**Task to carry out**
Each line of the records that holds the word "Dogman" should be copied out.

**Data extract**
=== Begin Enclosure ===
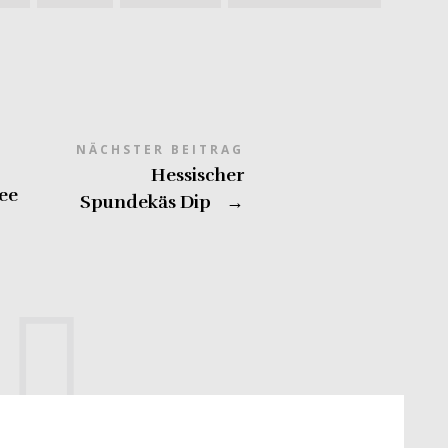
NÄCHSTER BEITRAG
Hessischer
ee
Spundekäs Dip
→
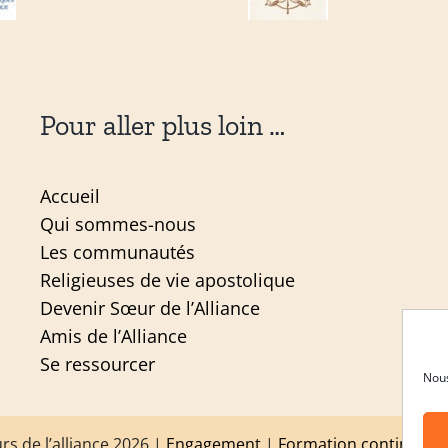
Pour aller plus loin …
Accueil
Qui sommes-nous
Les communautés
Religieuses de vie apostolique
Devenir Sœur de l’Alliance
Amis de l’Alliance
Se ressourcer
Nous
s de l’alliance 2026 |
Engagement
|
Formation continue
|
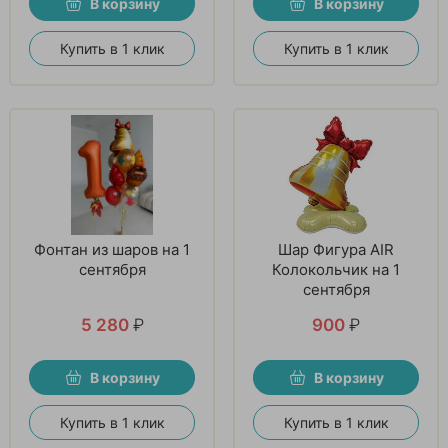
В корзину
В корзину
Купить в 1 клик
Купить в 1 клик
Фонтан из шаров на 1
Шар Фигура AIR
сентября
Колокольчик на 1
сентября
5 280
₽
900
₽
В корзину
В корзину
Купить в 1 клик
Купить в 1 клик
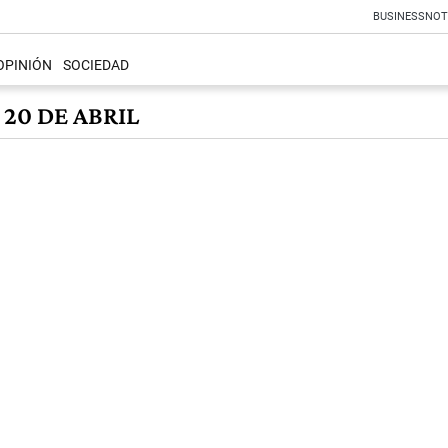
BUSINESS
NOT
OPINIÓN
SOCIEDAD
20 DE ABRIL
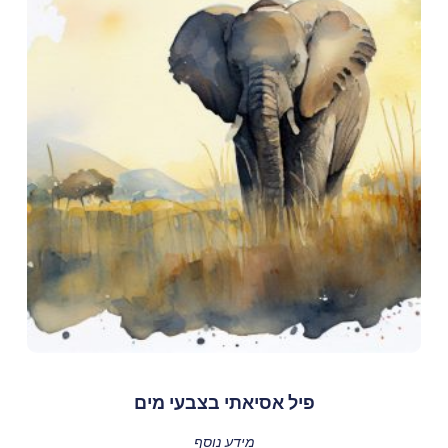
פיל אסיאתי בצבעי מים
מידע נוסף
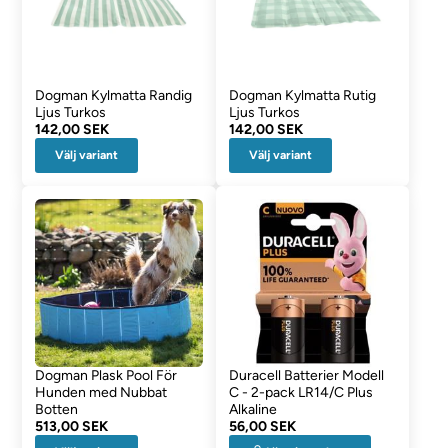
Dogman Kylmatta Randig
Dogman Kylmatta Rutig
Ljus Turkos
Ljus Turkos
142,00 SEK
142,00 SEK
Välj variant
Välj variant
Dogman Plask Pool För
Duracell Batterier Modell
Hunden med Nubbat
C - 2-pack LR14/C Plus
Botten
Alkaline
513,00 SEK
56,00 SEK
=== End Enclosure ===
**Response area**
Dogman Kylmatta Randig
Dogman Kylmatta Rutig
Dogman Plask Pool För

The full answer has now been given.